--- Source material Enclosed Below ---
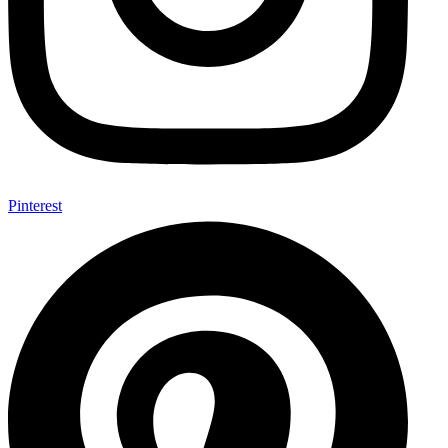
Pinterest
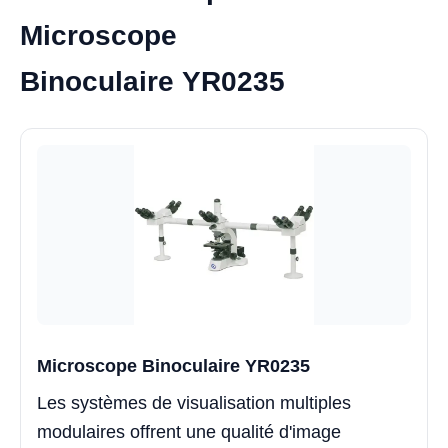
Microscope
Binoculaire YR0235
Microscope Binoculaire YR0235
Les systèmes de visualisation multiples
modulaires offrent une qualité d'image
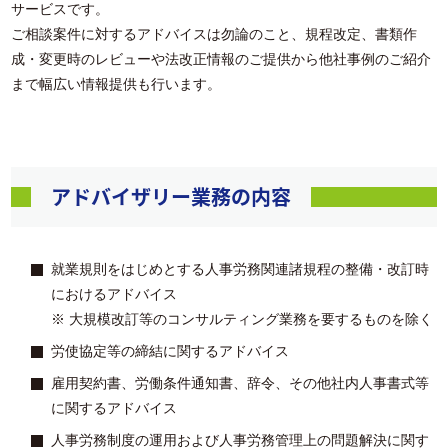
サービスです。
ご相談案件に対するアドバイスは勿論のこと、規程改定、書類作
成・変更時のレビューや法改正情報のご提供から他社事例のご紹介
まで幅広い情報提供も行います。
アドバイザリー業務の内容
就業規則をはじめとする人事労務関連諸規程の整備・改訂時
におけるアドバイス
※ 大規模改訂等のコンサルティング業務を要するものを除く
労使協定等の締結に関するアドバイス
雇用契約書、労働条件通知書、辞令、その他社内人事書式等
に関するアドバイス
人事労務制度の運用および人事労務管理上の問題解決に関す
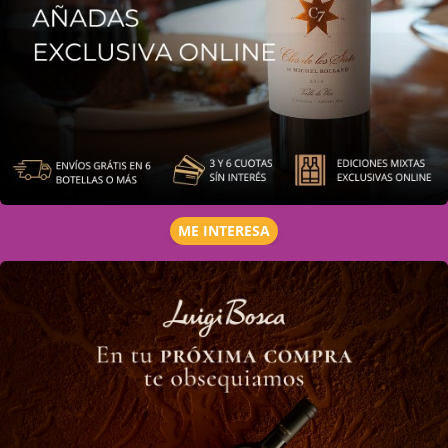
ME INTERESA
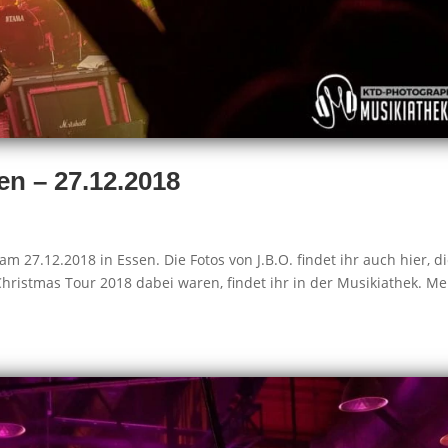
en – 27.12.2018
m 27.12.2018 in Essen. Die Fotos von J.B.O. findet ihr auch hier, d
 Christmas Tour 2018 dabei waren, findet ihr in der Musikiathek. M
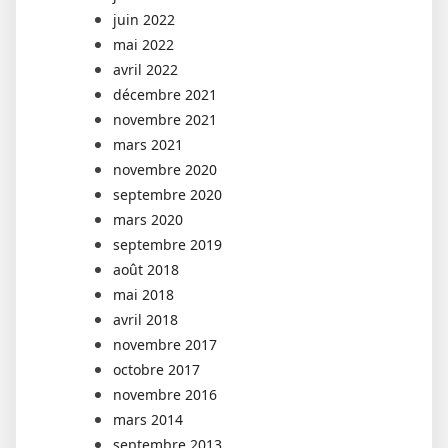
juin 2022
mai 2022
avril 2022
décembre 2021
novembre 2021
mars 2021
novembre 2020
septembre 2020
mars 2020
septembre 2019
août 2018
mai 2018
avril 2018
novembre 2017
octobre 2017
novembre 2016
mars 2014
septembre 2013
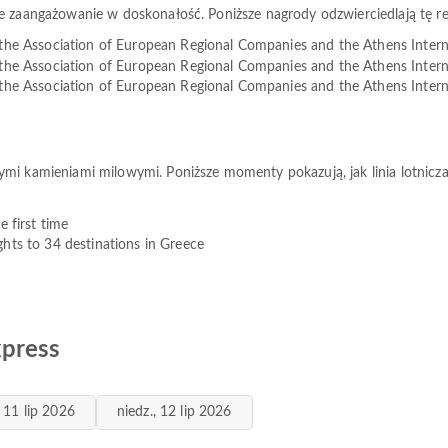
e zaangażowanie w doskonałość. Poniższe nagrody odzwierciedlają tę re
 the Association of European Regional Companies and the Athens Intern
 the Association of European Regional Companies and the Athens Intern
 the Association of European Regional Companies and the Athens Intern
i kamieniami milowymi. Poniższe momenty pokazują, jak linia lotnicza zm
e first time
ghts to 34 destinations in Greece
xpress
, 11 lip 2026
niedz., 12 lip 2026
--- End of Enclosed Source material ---
• **The problem**
The task calls for repeating each line above exactly while excluding the pictures.

• **Expected answer**
Pinterest
Microscope
Binoculaire YR0235
Microscope Binoculaire YR0235
Les systèmes de visualisation multiples
modulaires offrent une qualité d'image
サービスです。
ご相談案件に対するアドバイスは勿論のこと、規程改定、書類作
成・変更時のレビューや法改正情報のご提供から他社事例のご紹介
まで幅広い情報提供も行います。
アドバイザリー業務の内容
就業規則をはじめとする人事労務関連諸規程の整備・改訂時
におけるアドバイス
※ 大規模改訂等のコンサルティング業務を要するものを除く
労使協定等の締結に関するアドバイス
雇用契約書、労働条件通知書、辞令、その他社内人事書式等
に関するアドバイス
人事労務制度の運用および人事労務管理上の問題解決に関す
ME INTERESA
en – 27.12.2018
m 27.12.2018 in Essen. Die Fotos von J.B.O. findet ihr auch hier, d
 Christmas Tour 2018 dabei waren, findet ihr in der Musikiathek. M
juin 2022
mai 2022
avril 2022
décembre 2021
novembre 2021
mars 2021
novembre 2020
septembre 2020
mars 2020
septembre 2019
août 2018
mai 2018
avril 2018
novembre 2017
octobre 2017
novembre 2016
mars 2014
septembre 2013
e zaangażowanie w doskonałość. Poniższe nagrody odzwierciedlają tę re
 the Association of European Regional Companies and the Athens Intern
 the Association of European Regional Companies and the Athens Intern
 the Association of European Regional Companies and the Athens Intern
i kamieniami milowymi. Poniższe momenty pokazują, jak linia lotnicza zm
e first time
ghts to 34 destinations in Greece
xpress
, 11 lip 2026
niedz., 12 lip 2026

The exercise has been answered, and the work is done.